Here are 14 more fabulous small world play ideas!
1. Construction Gravel Pit from Imagination Tree
2. Magical Gnome Garden from Childhood 101
3. Frog Pond from One Perfect Day
4. On the Farm from Two-daloo
5. Arctic Animals from The Imagination Tree
6. The Three Little Pigs from Growing Book by Book
7. The Little Red Hen from Fun-A-Day
8. Under the Fall Tree from Buggy & Buddy
9. The Wild West from Happy Brown House
10. Dinosaurs from One Perfect Day
11. Forest World from My Nearest and Dearest
12. Beach Vacation from Still Playing School
13. Emergency Vehicles from Where Imagination Grows
14. Reptile World from Two-Daloo
What small world play ideas do you have?
The quote is actually Albert Einstein. It is a good one, one of my favorite in fact. Beautiful small world. 🙂
I think I recognized your son acting out Oats & Wild Apples, by Frank Asch, a favorite of mine. I have begun incorporating small world play into the literacy-based arts program that I teach, Start With the Arts. It is a training program for childcare providers in which we model the approach for the providers with the kids in their programs. It’s been a great way to help them expand their concept of dramatic play, especially linked to stories. I draw from all kinds of materials that I have stashed away, from crocheted flowers to shredded paper “grass” (one little girl stuck pieces of it into mounds of modeling clay and called them trees), to corks and pieces of fabric. So much fun!
What a great list of ideas! Small world play is so fun.
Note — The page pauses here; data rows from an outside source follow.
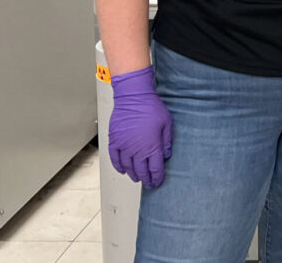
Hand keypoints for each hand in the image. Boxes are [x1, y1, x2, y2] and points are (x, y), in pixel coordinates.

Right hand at [108, 66, 172, 187]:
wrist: (133, 97)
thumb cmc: (151, 107)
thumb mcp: (167, 124)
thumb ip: (166, 141)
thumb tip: (166, 155)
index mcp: (152, 147)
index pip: (155, 169)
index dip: (157, 178)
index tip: (158, 182)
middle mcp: (137, 150)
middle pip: (141, 171)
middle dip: (146, 179)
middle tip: (149, 184)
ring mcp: (124, 147)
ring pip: (128, 167)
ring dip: (133, 174)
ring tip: (137, 178)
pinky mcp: (115, 141)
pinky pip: (115, 159)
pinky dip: (118, 166)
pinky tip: (122, 170)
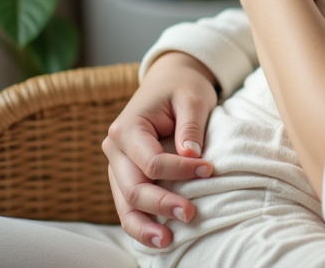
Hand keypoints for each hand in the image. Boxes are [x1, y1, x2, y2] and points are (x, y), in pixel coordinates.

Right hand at [102, 52, 217, 248]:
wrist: (168, 82)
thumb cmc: (181, 88)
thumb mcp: (192, 98)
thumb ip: (190, 127)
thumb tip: (192, 156)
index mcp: (127, 128)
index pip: (150, 161)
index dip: (180, 170)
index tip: (209, 169)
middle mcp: (115, 149)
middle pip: (132, 187)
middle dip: (160, 204)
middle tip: (189, 214)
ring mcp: (118, 165)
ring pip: (124, 203)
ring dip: (144, 224)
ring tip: (166, 241)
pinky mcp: (126, 175)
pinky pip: (128, 203)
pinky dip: (141, 221)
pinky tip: (157, 237)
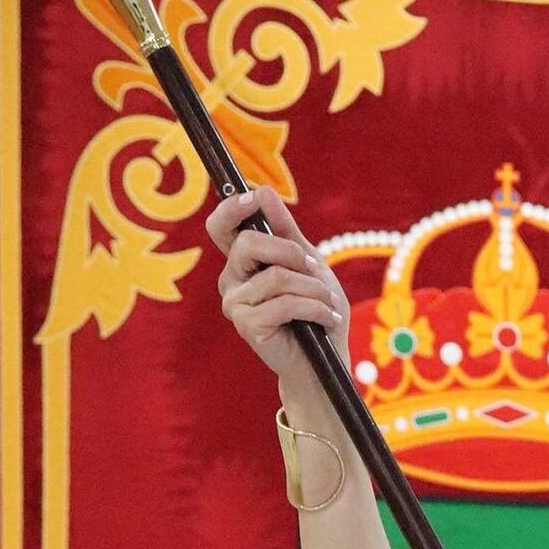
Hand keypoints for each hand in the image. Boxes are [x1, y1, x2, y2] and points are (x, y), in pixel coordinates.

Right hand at [205, 185, 349, 391]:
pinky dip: (315, 308)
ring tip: (327, 304)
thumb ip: (286, 230)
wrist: (325, 358)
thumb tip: (261, 190)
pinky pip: (284, 303)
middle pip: (249, 243)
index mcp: (243, 262)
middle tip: (313, 270)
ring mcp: (234, 304)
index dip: (232, 208)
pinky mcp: (247, 325)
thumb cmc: (316, 309)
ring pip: (276, 276)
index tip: (253, 199)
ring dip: (314, 289)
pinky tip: (325, 320)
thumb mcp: (308, 263)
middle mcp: (231, 280)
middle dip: (291, 253)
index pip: (221, 227)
Sara recently posted…Archaeologist Pretend Play
I always love the idea of small world play! I wish we could do more of it! But so many bloggers seem to have a million of these small toys in different sets and we are on a tight budget and I have no idea how we could afford to have so many different sets.
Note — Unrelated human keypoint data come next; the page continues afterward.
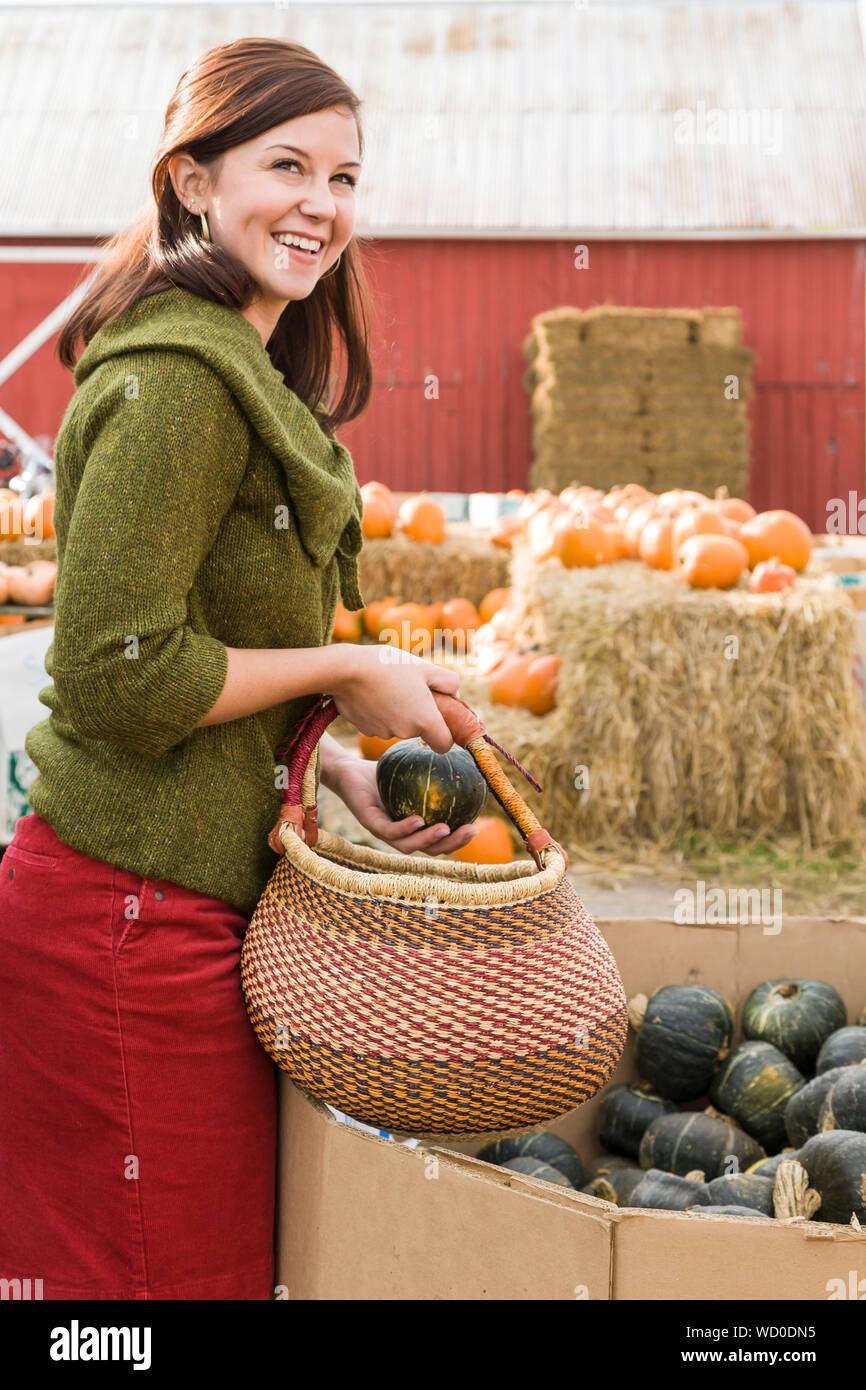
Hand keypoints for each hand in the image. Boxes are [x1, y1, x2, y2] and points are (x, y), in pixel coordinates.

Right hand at [328, 644, 460, 752]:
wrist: (346, 669)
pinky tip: (372, 693)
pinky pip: (379, 723)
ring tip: (387, 687)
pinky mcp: (364, 729)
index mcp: (425, 720)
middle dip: (417, 714)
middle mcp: (405, 732)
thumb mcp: (425, 667)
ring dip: (397, 712)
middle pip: (418, 731)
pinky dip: (378, 712)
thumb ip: (448, 682)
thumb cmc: (389, 665)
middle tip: (409, 688)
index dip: (445, 734)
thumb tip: (455, 695)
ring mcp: (382, 733)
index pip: (444, 745)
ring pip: (397, 726)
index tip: (440, 720)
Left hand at [328, 754, 480, 856]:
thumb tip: (465, 761)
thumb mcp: (413, 771)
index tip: (475, 826)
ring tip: (446, 829)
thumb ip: (434, 772)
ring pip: (409, 846)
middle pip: (428, 849)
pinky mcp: (369, 823)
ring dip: (429, 840)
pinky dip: (405, 828)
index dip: (457, 839)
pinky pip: (389, 830)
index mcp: (412, 827)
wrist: (348, 769)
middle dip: (451, 844)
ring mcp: (383, 832)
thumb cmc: (382, 772)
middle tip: (470, 831)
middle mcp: (399, 834)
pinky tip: (419, 819)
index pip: (438, 840)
Melissa recently posted…Geeky Homeschool Poster #2: We’re Off Schooling with the Doctor!
Melissa~ I understand tight budgets! You’d be surprised what you can find in your toy box already and don’t understimate the creative power of including your children to help you make items from recycled materials. Toilet Paper rolls can be turned into almost anything!
Sara recently posted…Archaeologist Pretend Play
My kids love small world play and I especially like to combine the play with stories we have read.
Jodie @ Growing Book by Book recently posted…Erase Me Rhyming Activity
Before I became a blogger I had never heard of small world play, but we’ve always done it. The name might be new but pretending is as old as toddlers and preschoolers themselves. Loved the play ideas – quite a few I want to try!